Elizondo’s lawyer told Politico the main goal of his complaint is to pressure the Pentagon to coming clean about close encounters of the third kind.

“Nobody seemed to be taking this thing seriously,” Daniel Sheehan reportedly said of his client’s grievances. “The different units and different groups that are responsible for responding to this particular phenomenon … they’re not briefing each other on this.”

The Defense Department’s Inspector General did not issue a comment about the complaint, but launched an investigation into the Pentagon “actions” on UFOs the same day it was filed.

“The objective of this evaluation is to determine the extent to which the DoD has taken actions regarding Unidentified Aerial Phenomena (UAP),” the memo announcing the probe read.

Elizondo has been outspoken about his discredited former role in the Pentagon after retiring in 2017.

“There are some people in the Pentagon that still don’t like me very much. I think they’re pissed at me for the way I left,” he told The Post last month, in an interview where he offered a hopeful preview of the upcoming UFO report.

Elizando said he thinks it will be “an interim report … [with] all the unknowns” laid out, and not a bombshell, but he warned lawmakers should take the findings seriously.

“They’re {UFOs} still coming up and causing aviation havoc. They’re getting in the middle of aviation operations, and that’s dangerous.”

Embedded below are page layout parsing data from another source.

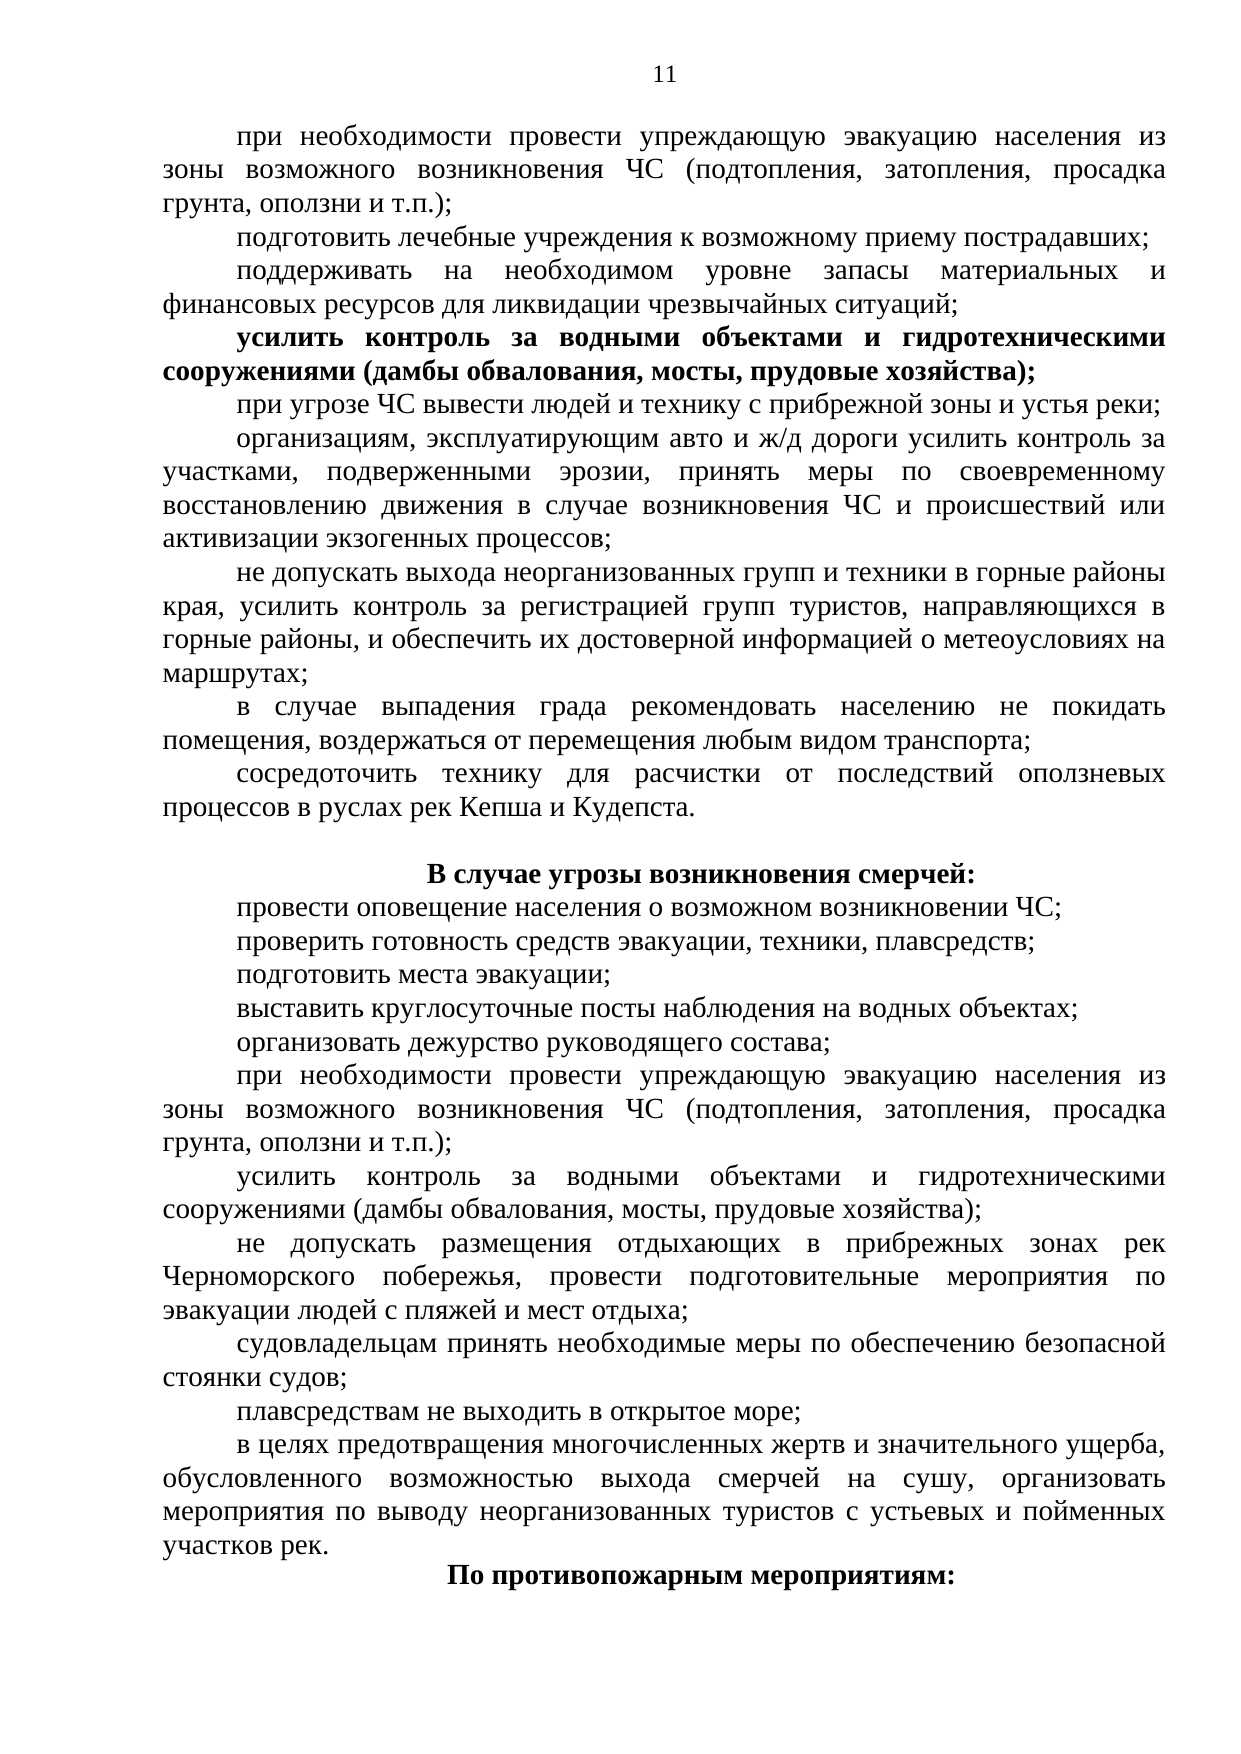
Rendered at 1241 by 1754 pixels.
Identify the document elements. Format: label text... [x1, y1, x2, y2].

text усилить контроль за водными объектами и гидротехническими сооружениями (дамбы обвалования, мосты, прудовые хозяйства); [162, 1158, 1167, 1225]
text поддерживать на необходимом уровне запасы материальных и финансовых ресурсов для ликвидации чрезвычайных ситуаций; [162, 252, 1167, 319]
text при необходимости провести упреждающую эвакуацию населения из зоны возможного возникновения ЧС (подтопления, затопления, просадка грунта, оползни и т.п.); [162, 118, 1167, 219]
text не допускать выхода неорганизованных групп и техники в горные районы края, усилить контроль за регистрацией групп туристов, направляющихся в горные районы, и обеспечить их достоверной информацией о метеоусловиях на маршрутах; [162, 554, 1167, 688]
text не допускать размещения отдыхающих в прибрежных зонах рек Черноморского побережья, провести подготовительные мероприятия по эвакуации людей с пляжей и мест отдыха; [162, 1225, 1167, 1326]
text выставить круглосуточные посты наблюдения на водных объектах; [162, 990, 1167, 1024]
text при необходимости провести упреждающую эвакуацию населения из зоны возможного возникновения ЧС (подтопления, затопления, просадка грунта, оползни и т.п.); [162, 1057, 1167, 1158]
text организациям, эксплуатирующим авто и ж/д дороги усилить контроль за участками, подверженными эрозии, принять меры по своевременному восстановлению движения в случае возникновения ЧС и происшествий или активизации экзогенных процессов; [162, 420, 1167, 554]
text при угрозе ЧС вывести людей и технику с прибрежной зоны и устья реки; [162, 386, 1167, 420]
text По противопожарным мероприятиям: [162, 1560, 1167, 1591]
text сосредоточить технику для расчистки от последствий оползневых процессов в руслах рек Кепша и Кудепста. [162, 755, 1167, 822]
text в случае выпадения града рекомендовать населению не покидать помещения, воздержаться от перемещения любым видом транспорта; [162, 688, 1167, 755]
text судовладельцам принять необходимые меры по обеспечению безопасной стоянки судов; [162, 1326, 1167, 1393]
text в целях предотвращения многочисленных жертв и значительного ущерба, обусловленного возможностью выхода смерчей на сушу, организовать мероприятия по выводу неорганизованных туристов с устьевых и пойменных участков рек. [162, 1426, 1167, 1560]
text В случае угрозы возникновения смерчей: [162, 856, 1167, 889]
text усилить контроль за водными объектами и гидротехническими сооружениями (дамбы обвалования, мосты, прудовые хозяйства); [162, 319, 1167, 386]
text провести оповещение населения о возможном возникновении ЧС; [162, 889, 1167, 923]
text проверить готовность средств эвакуации, техники, плавсредств; [162, 923, 1167, 957]
text плавсредствам не выходить в открытое море; [162, 1393, 1167, 1426]
text подготовить места эвакуации; [162, 957, 1167, 990]
text подготовить лечебные учреждения к возможному приему пострадавших; [162, 219, 1167, 252]
text организовать дежурство руководящего состава; [162, 1024, 1167, 1057]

Elizondo interviewed military eyewitnesses who encountered UFOs on an almost “daily basis,” and spoke to The Post of vehicles detected flying 43,200 mph and turning on a dime.

Elizondo said officials need to take the threat of UFOs seriously.
Elizondo said officials need to take the threat of UFOs seriously.
Charles Dharapak/AP

“The level of interest is reaching a critical mass,” he said. “I think [government officials realize that] it would be like putting the cat back in the bag or like putting toothpaste back in the tube. Now that the government has acknowledged the reality of unexplained aerial phenomenon … it’s going to be real hard to backtrack.”

“Maybe we’re going to realize that what we thought were monsters are really just our neighbors.”